The carbon footprint of coffee refers to the sum of greenhouse gas emissions and removals through its entire lifecycle and their contribution to climate change − from the coffee farm all the way to consumption and end-of-life.
Carbon dioxide tends to be the main greenhouse gas contributor known by the general public. However, the sum of emissions also includes other gases produced not only in the agricultural process, but also those produced in industrial activities such as methane and nitrous oxide - whose global warming potential is higher than CO21,2.
It is estimated that modern food systems account for almost 18 billion tonnes of greenhouse gas emissions, a third of the world’s total emissions3. As with any product, coffee’s emissions can be measured at different points in its lifecycle with ongoing efforts by coffee companies to reduce these within their value chain wherever possible4. Through a combination of changing coffee farming techniques, transportation, and consumption methods, up to 77% of coffee’s current emissions could be reduced5.
ISIC’s specific focus is on the accurate measurement of emissions related to green coffee – covering the farming, harvest, and post-harvest processing phases. It is estimated that these phases of coffee’s lifecycle account for over half of the commodity’s total emissions6.
Despite existing international standards and measurements7,8,9, what has proven difficult to date is setting a clear sector-wide methodology to measure green coffee’s carbon footprint and wider greenhouse gas emissions. This would include accounting for and modelling the varying emissions created as a result of fertilizer use, residue management, irrigation, wastewater treatment, and removals achieved through agricultural practices used across thousands of coffee producers worldwide.
A huge amount of work to date has however gone in to understanding the varying carbon footprint of green coffee growing and post-harvesting processes10,11,12. Data on green coffee’s carbon footprint lifecycle, including outside of the cultivation and initial processing stages, has traditionally not always been readily available, robust, or representative enough of the world’s vastly varying coffee-growing regions and farming systems. This challenge is not necessarily unique to coffee, and lifecycle assessments can always be refined and improved.
As with any plant, coffee trees absorb carbon and produce oxygen as they grow. Coffee is traditionally a crop which does not require significant land till or disturbance, such as ploughing, as part of its farming. Land till releases stored carbon into the atmosphere so, compared to other crops, coffee farming systems are able to compensate some of their emissions by removing carbon13. This potential grows when intercropping and shade grown coffee techniques are also employed14.

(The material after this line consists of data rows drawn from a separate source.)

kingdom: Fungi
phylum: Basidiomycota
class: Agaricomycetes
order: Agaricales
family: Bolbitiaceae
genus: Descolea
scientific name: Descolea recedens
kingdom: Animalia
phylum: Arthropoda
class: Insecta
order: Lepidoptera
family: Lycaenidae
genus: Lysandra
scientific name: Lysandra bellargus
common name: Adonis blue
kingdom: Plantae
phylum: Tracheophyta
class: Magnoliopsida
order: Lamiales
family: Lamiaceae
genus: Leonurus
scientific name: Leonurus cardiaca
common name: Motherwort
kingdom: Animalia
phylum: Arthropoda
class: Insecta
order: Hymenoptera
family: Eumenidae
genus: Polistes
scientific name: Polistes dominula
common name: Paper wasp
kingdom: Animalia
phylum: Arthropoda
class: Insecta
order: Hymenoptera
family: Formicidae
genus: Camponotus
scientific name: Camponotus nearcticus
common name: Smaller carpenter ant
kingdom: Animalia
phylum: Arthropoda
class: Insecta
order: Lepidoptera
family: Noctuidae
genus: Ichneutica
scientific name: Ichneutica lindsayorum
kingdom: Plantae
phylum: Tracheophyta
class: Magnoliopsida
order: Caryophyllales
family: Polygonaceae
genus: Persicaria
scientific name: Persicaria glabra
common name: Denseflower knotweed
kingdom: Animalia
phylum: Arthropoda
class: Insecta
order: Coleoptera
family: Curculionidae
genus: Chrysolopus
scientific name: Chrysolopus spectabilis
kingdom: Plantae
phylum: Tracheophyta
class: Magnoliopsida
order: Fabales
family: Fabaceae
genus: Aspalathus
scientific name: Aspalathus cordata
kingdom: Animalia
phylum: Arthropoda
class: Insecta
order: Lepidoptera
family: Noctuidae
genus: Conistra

ISIC seeks to contribute to better understand whether, when grown and managed appropriately for local conditions, coffee can in fact become a restorative source for the planet. The use of intercropping15, shade-grown16, and agroforestry17 techniques have all shown potential to mitigate possible climate effects caused by green coffee’s carbon footprint. This includes the potential to increase soil organic carbon stocks – the amount of carbon absorbed and stored in the soil coffee is grown in. However, assessing the potential for increasing soil carbon stock needs more work, particularly to ensure consistent and representative measurement.
Further research and schemes are also needed across the board to clearly monitor, report, and verify the benefits of possible mitigation techniques in the long-term – particularly if they are to be applied at scale.
The term ‘agrochemical’ refers to all chemical products used in agricultural production. This includes plant protection products designed to prevent, eliminate, or control pests, as well as mineral fertilizers intended to enhance crop growth and productivity.
Coffee itself is an incredibly diverse crop, being grown in varied landscapes around the world. It is increasingly important to understand the potential impact and effects of its activities on ecosystems, as well as how best to mitigate them.
Agroforestry is one of a number of agricultural techniques used to reduce the environmental impact of coffee growing by boosting natural carbon sequestration and local biodiversity. This technique works by interspersing coffee trees among other trees that may or may not have commercial value.